À l’approche d’un week-end ensoleillé en septembre 2026, les autorités belges maintiennent une vigilance renforcée et menacent de sanctions fermes quiconque pénétrera dans le périmètre des Hautes Fagnes, ravagé en août par le plus important incendie qu’ait connu le pays depuis 1911.
La gestion de ce sinistre historique, qui a calciné plus de 3 000 hectares de nature dans le parc naturel des Hautes Fagnes, entre dans une phase délicate de sécurisation et d’évaluation opérationnelle. Alors que le mois de septembre s’installe, les travaux d’anticipation menés par le Gouverneur et les principaux acteurs de la région permettent d’examiner l’avenir de ces écosystèmes meurtris, en tenant compte des prévisions météorologiques et de l’état des lieux.
Fermeture prolongée de la N68 et interdiction stricte d’accès aux Hautes Fagnes
Pour garantir la sécurité publique et permettre aux équipes techniques de progresser sur le terrain, la circulation reste lourdement restreinte. La route nationale N68 restera fermée entre le carrefour de Belle-Croix et Eupen jusqu’au dimanche 13 septembre inclus, date à laquelle la situation sera réévaluée, selon les informations publiées par L’Avenir.
À la veille d’un week-end propice aux excursions en plein air, le parquet du Procureur du Roi a tenu à avertir le public : l’accès au périmètre incendié demeure strictement interdit. De même, l’arrêt et le stationnement restent prohibés sur les axes routiers qui longent la zone sinistrée.
« La prudence de chacun est essentielle pour garantir la sécurité du public et permettre aux équipes de poursuivre leur travail dans les meilleures conditions. »
Les stewards du Parc naturel Hautes-Fagnes-Eifel, via L’Avenir
Sur place, les stewards du parc seront mobilisés tout au long du week-end pour guider les nombreux visiteurs vers les itinéraires de promenade qui restent ouverts en dehors du périmètre interdit. En raison de la météo défavorable observée lors des opérations récentes, les services d’intervention n’ont pas pu compter sur un appui aérien classique. Ce sont les drones de la Protection Civile qui ont pris le relais pour observer et évaluer l’état des secteurs les plus critiques.
Un incendie historique qui ravage des tourbières millénaires
Au-delà de l’urgence sécuritaire, le bilan environnemental de cet été 2026 s’annonce lourd pour le patrimoine naturel belge. Greenpeace rappelle que cet épisode constitue le plus grand feu de forêt enregistré dans le pays depuis 1911. Au total, plus de 3 000 hectares de nature ont été consumés dans les Hautes Fagnes, touchant directement des tourbières dont la formation remonte à environ 10 000 ans, à la fin de la dernière période glaciaire.

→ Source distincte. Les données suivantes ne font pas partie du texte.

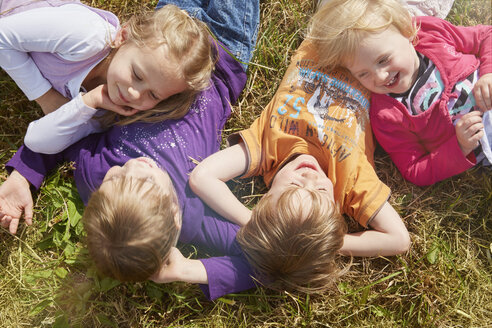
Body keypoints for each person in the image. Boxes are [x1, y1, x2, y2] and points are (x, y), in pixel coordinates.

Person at [0, 0, 260, 300]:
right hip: (222, 54)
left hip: (163, 41)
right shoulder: (194, 216)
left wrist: (23, 175)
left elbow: (66, 134)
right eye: (146, 182)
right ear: (175, 216)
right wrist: (187, 270)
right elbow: (264, 261)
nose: (133, 167)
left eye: (116, 176)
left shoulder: (95, 174)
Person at [189, 29, 410, 292]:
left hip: (329, 32)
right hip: (377, 52)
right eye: (320, 191)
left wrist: (254, 223)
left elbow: (201, 177)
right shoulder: (350, 181)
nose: (309, 177)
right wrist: (333, 242)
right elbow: (399, 240)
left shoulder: (266, 150)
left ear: (266, 199)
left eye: (293, 187)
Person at [308, 0, 492, 186]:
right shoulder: (386, 116)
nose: (380, 76)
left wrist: (488, 73)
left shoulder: (430, 33)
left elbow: (486, 36)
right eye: (363, 74)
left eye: (383, 60)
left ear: (406, 31)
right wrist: (460, 146)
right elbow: (414, 169)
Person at [0, 0, 213, 154]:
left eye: (154, 94)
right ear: (123, 36)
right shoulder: (87, 36)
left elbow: (37, 142)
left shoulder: (109, 110)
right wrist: (45, 97)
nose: (134, 94)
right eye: (137, 75)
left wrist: (89, 102)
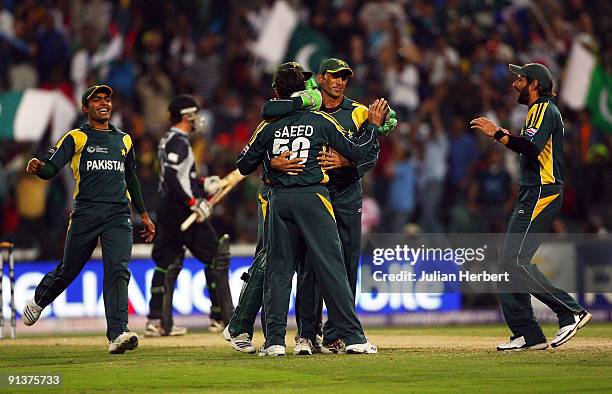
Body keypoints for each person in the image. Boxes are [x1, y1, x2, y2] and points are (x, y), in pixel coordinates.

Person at [237, 64, 389, 356]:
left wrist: (270, 162)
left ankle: (275, 343)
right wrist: (372, 125)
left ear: (277, 91)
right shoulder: (320, 121)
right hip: (313, 198)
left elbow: (243, 164)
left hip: (279, 200)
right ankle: (353, 338)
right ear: (306, 91)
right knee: (332, 267)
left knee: (279, 272)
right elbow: (358, 153)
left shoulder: (269, 125)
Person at [22, 84, 156, 354]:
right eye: (97, 100)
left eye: (107, 99)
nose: (104, 103)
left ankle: (118, 333)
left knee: (118, 270)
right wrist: (39, 168)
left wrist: (143, 214)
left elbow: (131, 178)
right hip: (86, 213)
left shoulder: (124, 140)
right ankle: (39, 299)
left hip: (118, 214)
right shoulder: (76, 137)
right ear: (86, 108)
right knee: (68, 270)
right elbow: (51, 168)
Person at [470, 63, 591, 351]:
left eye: (519, 79)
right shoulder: (538, 111)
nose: (514, 84)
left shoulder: (543, 109)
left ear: (534, 84)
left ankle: (570, 311)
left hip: (542, 191)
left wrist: (496, 133)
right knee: (507, 262)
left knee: (514, 261)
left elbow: (531, 147)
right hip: (532, 191)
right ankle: (528, 333)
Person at [146, 94, 233, 337]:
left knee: (165, 260)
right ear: (187, 117)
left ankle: (156, 321)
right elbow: (174, 178)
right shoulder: (179, 142)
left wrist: (204, 184)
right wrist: (193, 202)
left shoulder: (168, 140)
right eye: (194, 114)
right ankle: (221, 317)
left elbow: (183, 178)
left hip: (167, 205)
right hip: (179, 208)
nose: (198, 119)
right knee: (216, 256)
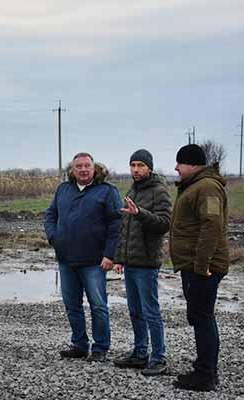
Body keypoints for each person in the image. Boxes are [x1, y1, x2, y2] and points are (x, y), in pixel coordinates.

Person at [45, 152, 122, 362]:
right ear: (72, 169)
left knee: (98, 305)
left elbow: (117, 225)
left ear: (94, 167)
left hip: (94, 261)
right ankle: (79, 344)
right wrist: (54, 237)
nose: (83, 169)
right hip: (66, 258)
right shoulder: (63, 189)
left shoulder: (107, 192)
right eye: (78, 166)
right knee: (72, 305)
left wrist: (110, 254)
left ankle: (100, 347)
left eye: (87, 165)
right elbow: (51, 215)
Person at [169, 144, 229, 392]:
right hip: (194, 266)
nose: (176, 167)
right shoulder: (196, 185)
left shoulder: (206, 187)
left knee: (203, 317)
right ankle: (204, 368)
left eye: (179, 163)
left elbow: (211, 226)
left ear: (193, 164)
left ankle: (205, 376)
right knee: (200, 316)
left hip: (202, 268)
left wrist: (202, 265)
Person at [111, 149, 172, 376]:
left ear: (149, 168)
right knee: (135, 310)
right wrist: (119, 257)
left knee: (150, 312)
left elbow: (164, 223)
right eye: (132, 165)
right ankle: (140, 353)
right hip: (131, 263)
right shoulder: (132, 191)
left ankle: (159, 358)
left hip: (147, 263)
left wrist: (140, 214)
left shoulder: (159, 191)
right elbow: (125, 230)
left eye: (140, 165)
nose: (135, 169)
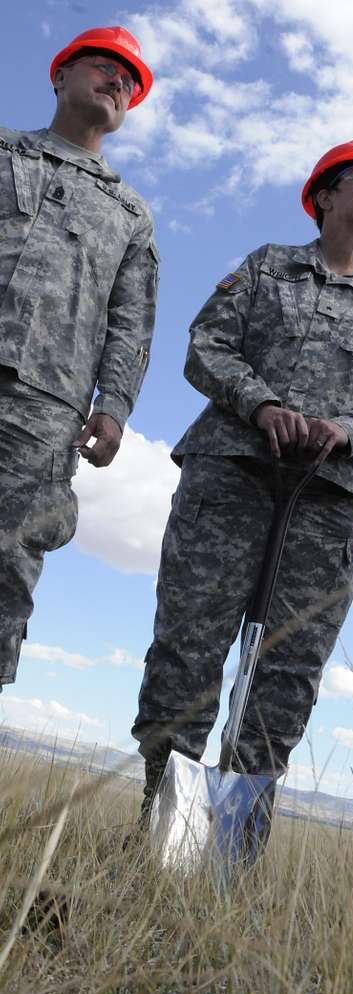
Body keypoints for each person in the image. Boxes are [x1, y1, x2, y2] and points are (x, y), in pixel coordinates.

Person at [131, 139, 353, 827]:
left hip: (328, 499)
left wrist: (349, 428)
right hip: (232, 473)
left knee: (290, 663)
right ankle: (162, 818)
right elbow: (207, 344)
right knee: (190, 640)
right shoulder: (269, 266)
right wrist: (261, 404)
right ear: (322, 196)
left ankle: (236, 832)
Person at [0, 26, 158, 692]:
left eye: (129, 79)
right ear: (60, 76)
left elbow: (131, 320)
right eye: (103, 65)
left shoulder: (130, 214)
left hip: (45, 409)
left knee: (6, 564)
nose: (117, 80)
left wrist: (115, 406)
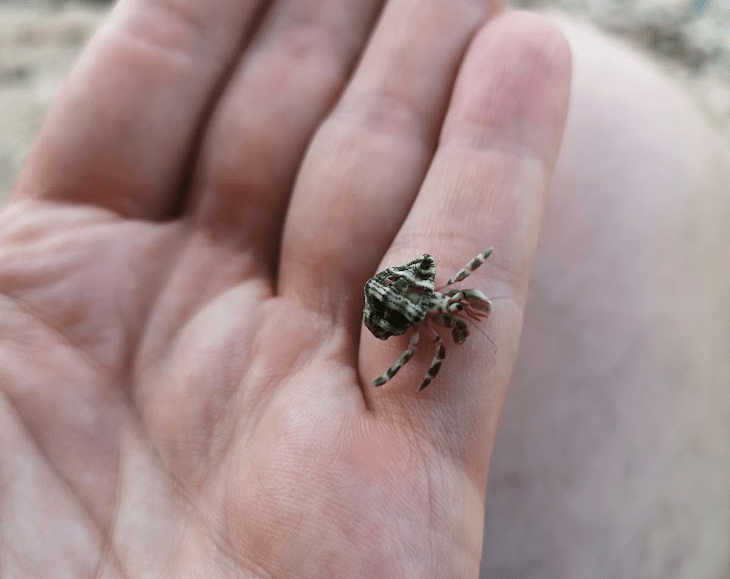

Ces écosystèmes d’une grande fragilité jouent un rôle climatique et hydrologique fondamental. Si les tourbières ne couvrent qu’une infime partie des terres émergées à l’échelle mondiale, elles concentrent près de 30 % du carbone présent dans les sols, soit environ deux fois plus que l’ensemble des forêts de la planète. Dans les Hautes Fagnes, la couche de tourbe peut atteindre jusqu’à huit mètres d’épaisseur. Autrefois beaucoup plus vastes, ces tourbières avaient déjà perdu 90 % de leur superficie au fil des siècles en raison du drainage et de l’exploitation de la tourbe.
La portion restante, protégée depuis 1957 au sein d’une réserve naturelle de 4.500 ha, se trouve aujourd’hui lourdement impactée. Les scientifiques de l’UGent et de l’ULiège avaient pourtant averti de la haute probabilité d’un tel scénario lors des périodes de sécheresse et de canicule. Asséchées par le passé pour les besoins de l’agriculture ou de la sylviculture, les tourbières se comportent comme de véritables réserves de combustible lorsqu’elles perdent leur humidité naturelle.
Perspectives de restauration et exigences de la législation européenne
La destruction de ces milieux millénaires pose la question de leur réhabilitation à long terme. La régénération d’une tourbière demande un temps considérable, la nature ne produisant qu’à peine un millimètre de tourbe par an, soit environ mille ans pour un seul mètre d’épaisseur. Face à l’urgence climatique et écologique, la Belgique doit conjuguer ses efforts de terrain avec les exigences internationales.

La loi européenne sur la restauration de la nature, adoptée dans le prolongement des accords de Kunming-Montréal, impose l’objectif de réhabiliter 30 % des écosystèmes dégradés d’ici 2030. Pour les Hautes Fagnes, cela implique un travail complexe de réhumidification des sols, indispensable pour redonner à ces zones humides leur capacité de régulation de l’eau et de piégeage du carbone.